Altrettanto significativa e passibile di conseguenze più generali è la presa di posizione del Commissario europeo per l’Economia, Paolo Gentiloni, che ha proposto, in una recente intervista al Financial Times, una nuova strategia europea volta a rendere prioritaria la battaglia contro le disposizioni legislative che distorcono la concorrenza permettendo, a singoli Paesi, di adottare “legislazioni fiscali aggressive”. Ossia di contrastare l’adozione di leggi che tendono a creare veri e propri paradisi fiscali all’interno dell’Unione. La difficoltà nell’applicare questo elementare principio di giustizia è dovuta al fatto che, al momento, per cambiare le norme in materia fiscale occorre una decisione presa all’unanimità da tutti i Paesi membri. Obiettivo fino ad ora impossibile da raggiungere in quanto alcuni di questi, a partire da Olanda, Irlanda, Lussemburgo e Ungheria, praticano proprio l’opposta dottrina, in modo da conseguire cospicui vantaggi economici trasformando il proprio Paese in un parziale o totale paradiso fiscale.

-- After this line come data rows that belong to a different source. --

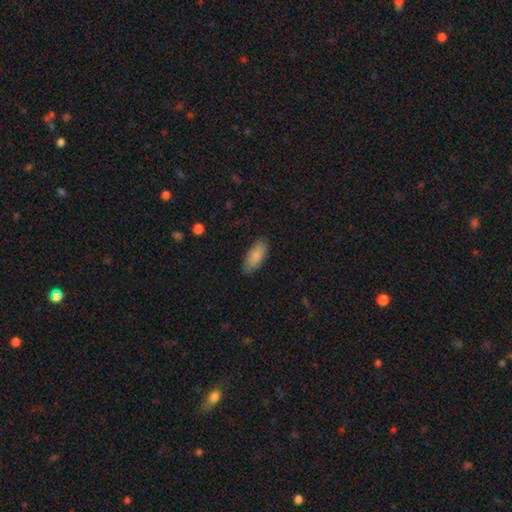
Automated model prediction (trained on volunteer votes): Smooth or featured?
  - smooth: 81% *
  - featured or disk: 13%
  - star or artifact: 6%
How rounded?
  - in between: 88% *
  - cigar-shaped: 10%
  - round: 2%
Merging?
  - none: 82% *
  - minor disturbance: 14%
  - major disturbance: 3%
  - merger: 1%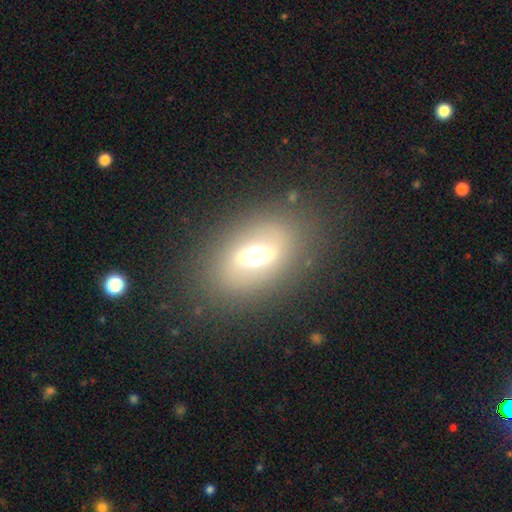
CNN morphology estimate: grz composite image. It shows a featured or disk galaxy (55%). Merging: none (79%).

Anche se questa battaglia si presenta difficile, l’obiettivo espresso da Gentiloni è quello di iniziare finalmente una complessa azione di revisione dell’attuale legislazione europea. Una revisione fondata su una possibile apertura contenuta nell’articolo 116 del Trattato dell’Unione Europea che, seppure con particolari condizioni, prevede che le decisioni in materia fiscale possano essere prese non all’unanimità, ma con una maggioranza qualificata dei Paesi membri. Anche se questo obiettivo potesse essere raggiunto, il traguardo finale non sarebbe certamente automatico proprio perché gli Stati che si oppongono potrebbero arrivare a mettere in atto una minoranza di blocco. Il difficile obiettivo di Gentiloni è tuttavia reso meno impossibile dal robusto appoggio del Parlamento Europeo, recentemente ribadito anche dal deputato olandese Paul Tang, presidente del sottocomitato per gli Affari fiscali del Parlamento stesso.

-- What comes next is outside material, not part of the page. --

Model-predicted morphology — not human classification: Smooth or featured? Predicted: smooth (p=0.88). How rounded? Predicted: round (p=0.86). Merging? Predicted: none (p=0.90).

Un terzo evento, che mette in rilievo come siano di grande interesse i cambiamenti in corso, non arriva da Bruxelles ma da Berlino, con la decisione, davvero storica e immediatamente operante, del venire meno all’impegno, unanimemente condiviso dal Parlamento e dal governo germanico, di ritenere sacro e inviolabile il pareggio di bilancio. Una decisione teoricamente approvata anche dall’Italia, che ha incomprensibilmente voluto attribuire al pareggio di bilancio persino un valore costituzionale. Con la decisione di fare votare un deficit di dimensione addirittura impensabile, il governo tedesco non solo offre un robusto sostegno alla propria economia ferita dal Covid-19, ma offre un concreto sollievo agli altri Paesi europei. Si tratta di una strategia completamente opposta a quella seguita nella precedente crisi finanziaria, quando una malaugurata politica di austerità ha messo in ginocchio la Grecia, ha reso molto più gravosa la situazione di Paesi come l’Italia e ha rallentato il tasso di sviluppo di tutta l’Unione Europea, Germania compresa. 

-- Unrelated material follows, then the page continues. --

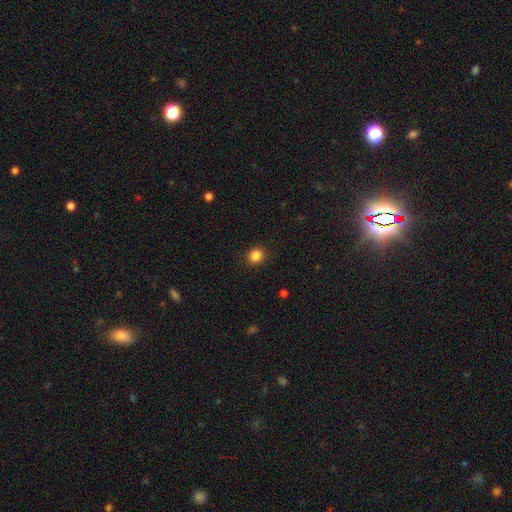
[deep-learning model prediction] This appears to be a smooth galaxy with no disk features (86%) that is round (85%). Merging: none (91%).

Questi nuovi avvenimenti, pur di natura e di origine diversa, insieme al progetto di revisione (troppo timido) del trattato di Dublino, dimostrano che le grandi decisioni prese dal Next Generation hanno rimesso in moto il progetto europeo che era stato per troppo tempo congelato. Forse il Coronavirus, insieme alle grandi tragedie, ha permesso anche l’inizio di qualche contaminazione virtuosa.